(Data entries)
* * * * * * * * *

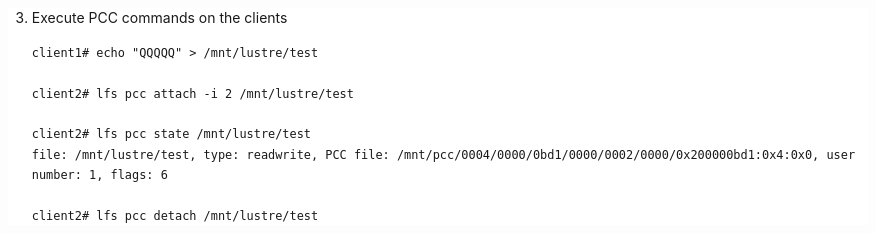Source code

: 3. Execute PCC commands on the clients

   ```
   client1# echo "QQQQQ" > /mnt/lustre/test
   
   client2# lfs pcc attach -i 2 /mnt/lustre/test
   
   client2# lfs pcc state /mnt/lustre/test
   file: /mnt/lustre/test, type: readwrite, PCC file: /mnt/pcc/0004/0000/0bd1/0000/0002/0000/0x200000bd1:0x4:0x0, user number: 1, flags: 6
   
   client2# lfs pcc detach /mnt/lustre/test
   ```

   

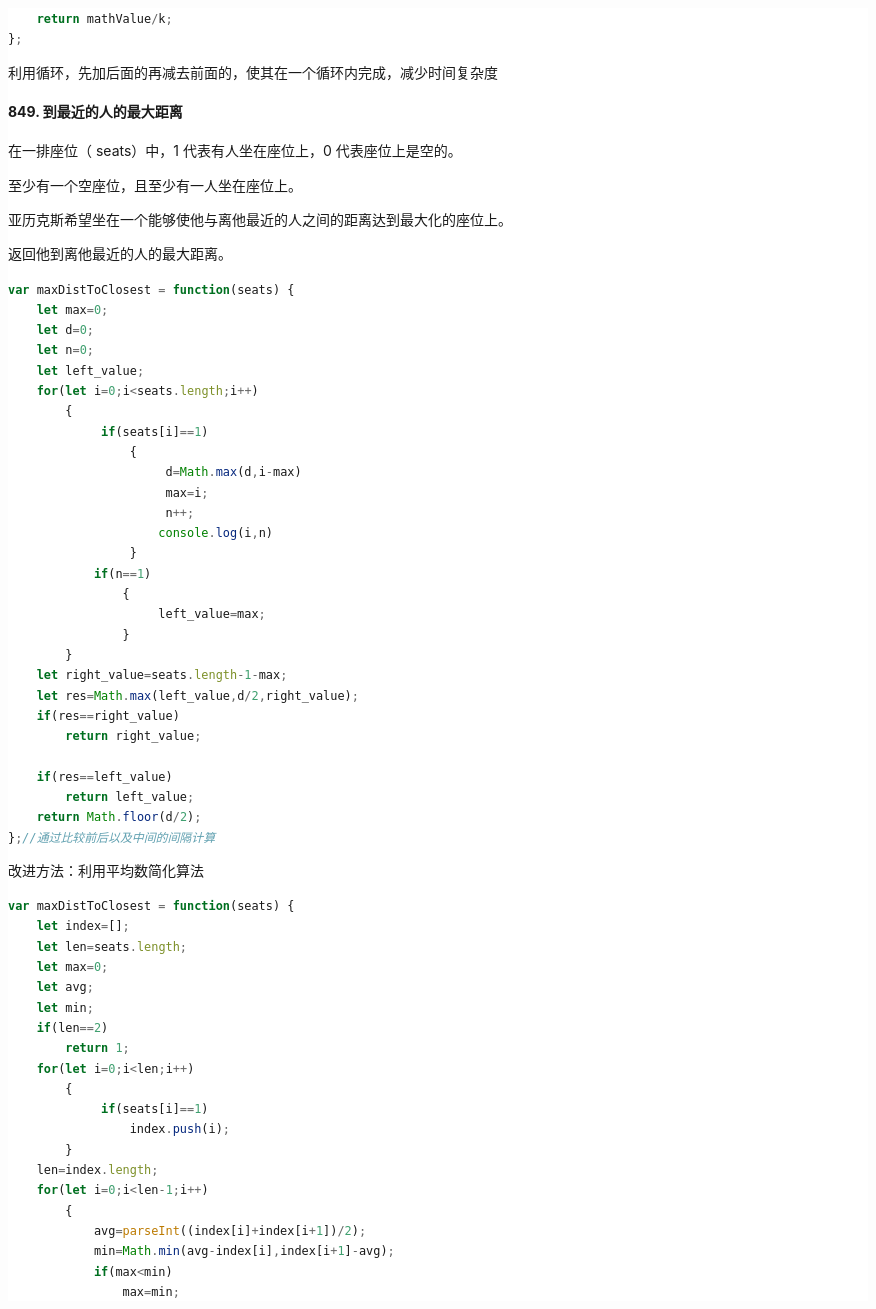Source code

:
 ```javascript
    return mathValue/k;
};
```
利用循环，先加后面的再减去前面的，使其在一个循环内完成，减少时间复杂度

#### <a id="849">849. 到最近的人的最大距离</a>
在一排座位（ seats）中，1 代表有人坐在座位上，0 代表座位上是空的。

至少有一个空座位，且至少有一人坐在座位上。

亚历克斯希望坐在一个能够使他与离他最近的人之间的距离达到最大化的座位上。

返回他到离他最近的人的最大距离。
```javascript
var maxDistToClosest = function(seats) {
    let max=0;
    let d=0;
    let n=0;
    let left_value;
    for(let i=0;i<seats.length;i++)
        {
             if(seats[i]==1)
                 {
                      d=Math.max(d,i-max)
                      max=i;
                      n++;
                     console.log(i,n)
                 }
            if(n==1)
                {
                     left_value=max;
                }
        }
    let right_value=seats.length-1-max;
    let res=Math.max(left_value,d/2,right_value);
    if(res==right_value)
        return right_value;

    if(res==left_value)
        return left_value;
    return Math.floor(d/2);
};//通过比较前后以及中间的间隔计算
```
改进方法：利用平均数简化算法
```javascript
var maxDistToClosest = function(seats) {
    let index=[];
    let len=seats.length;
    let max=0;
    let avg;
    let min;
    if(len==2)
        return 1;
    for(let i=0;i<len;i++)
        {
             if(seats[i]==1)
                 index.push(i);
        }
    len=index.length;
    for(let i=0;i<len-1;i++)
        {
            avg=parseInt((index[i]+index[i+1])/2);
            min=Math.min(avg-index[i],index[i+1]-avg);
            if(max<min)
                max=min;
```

* * * * * * * * *

- _WHAT YOU HAVE TO DO_: Leave the pictures out, then print every entry exactly as it reads.

- _EXERCISE RESULT_:
Source code

: 3. Execute PCC commands on the clients

   ```
   client1# echo "QQQQQ" > /mnt/lustre/test
   
   client2# lfs pcc attach -i 2 /mnt/lustre/test
   
   client2# lfs pcc state /mnt/lustre/test
   file: /mnt/lustre/test, type: readwrite, PCC file: /mnt/pcc/0004/0000/0bd1/0000/0002/0000/0x200000bd1:0x4:0x0, user number: 1, flags: 6
   
   client2# lfs pcc detach /mnt/lustre/test
   ```

   

Source code

:
 ```javascript
    return mathValue/k;
};
```
利用循环，先加后面的再减去前面的，使其在一个循环内完成，减少时间复杂度

#### <a id="849">849. 到最近的人的最大距离</a>
在一排座位（ seats）中，1 代表有人坐在座位上，0 代表座位上是空的。

至少有一个空座位，且至少有一人坐在座位上。

亚历克斯希望坐在一个能够使他与离他最近的人之间的距离达到最大化的座位上。

返回他到离他最近的人的最大距离。
```javascript
var maxDistToClosest = function(seats) {
    let max=0;
    let d=0;
    let n=0;
    let left_value;
    for(let i=0;i<seats.length;i++)
        {
             if(seats[i]==1)
                 {
                      d=Math.max(d,i-max)
                      max=i;
                      n++;
                     console.log(i,n)
                 }
            if(n==1)
                {
                     left_value=max;
                }
        }
    let right_value=seats.length-1-max;
    let res=Math.max(left_value,d/2,right_value);
    if(res==right_value)
        return right_value;

    if(res==left_value)
        return left_value;
    return Math.floor(d/2);
};//通过比较前后以及中间的间隔计算
```
改进方法：利用平均数简化算法
```javascript
var maxDistToClosest = function(seats) {
    let index=[];
    let len=seats.length;
    let max=0;
    let avg;
    let min;
    if(len==2)
        return 1;
    for(let i=0;i<len;i++)
        {
             if(seats[i]==1)
                 index.push(i);
        }
    len=index.length;
    for(let i=0;i<len-1;i++)
        {
            avg=parseInt((index[i]+index[i+1])/2);
            min=Math.min(avg-index[i],index[i+1]-avg);
            if(max<min)
                max=min;
```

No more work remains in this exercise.